A follow-up programme, Our World: The Shadow of a Predator, aired in April 2024.

==Reception==
The Guardian rated Predator: The Secret Scandal of J-Pop three stars out of five, praising the documentary but criticising Azhar's reactions to some of his interviews and his frustration in attempts to contact Julie Keiko Fujishima.

Azhar and Inman won the Freedom of the Press 2023 Award from the Foreign Correspondents' Club of Japan for their work on the film.

==Impact==

For decades, Kitagawa's allegations went widely unreported in Japanese media; however, following the release of Predator: The Secret Scandal of J-Pop, the documentary prompted widespread international coverage, which later pressured Japanese media into acknowledging them. On 5 April 2023, Shūkan Bunshun published an article where former Johnny's Jr. member Kauan Okamoto stated that he had been sexually abused by Kitagawa between 2012 and 2016. Okamoto stated that he was encouraged to come forward with his experience after the documentary's release. Okamoto was invited to speak at the Foreign Correspondents' Club of Japan on 13 April 2023. On 14 May 2023, Julie Keiko Fujishima posted a written apology and a video apologizing for causing "disappointment and anxiety", but she also stated that Johnny & Associates could not confirm whether the allegations were true.

Following Okamoto's statement, several other victims revealed Kitagawa had also sexually abused them, leading to Johnny & Associates launching an independent investigation of the company.
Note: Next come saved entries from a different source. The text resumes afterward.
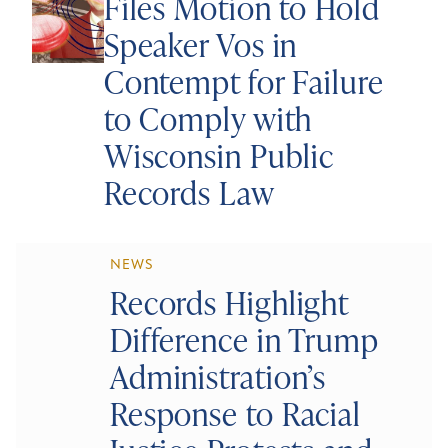
Files Motion to Hold
Speaker Vos in
Contempt for Failure
to Comply with
Wisconsin Public
Records Law
NEWS
Records Highlight
Difference in Trump
Administration’s
Response to Racial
On 7 August 2023, the investigation found that Kitagawa had sexually abused hundreds of boys over the span of 50 years, and that his sister and former Johnny & Associates vice president, Mary Yasuko Fujishima, had covered for his behaviour. On 7 September 2023, Julie Keiko Fujishima stepped down as CEO of Johnny & Associates and acknowledged the abuse that took place. Several brands, including Asahi Group Holdings, Kirin Holdings Company, and Suntory Holdings Limited, announced they would not be renewing contracts with any entertainer associated with Johnny & Associates.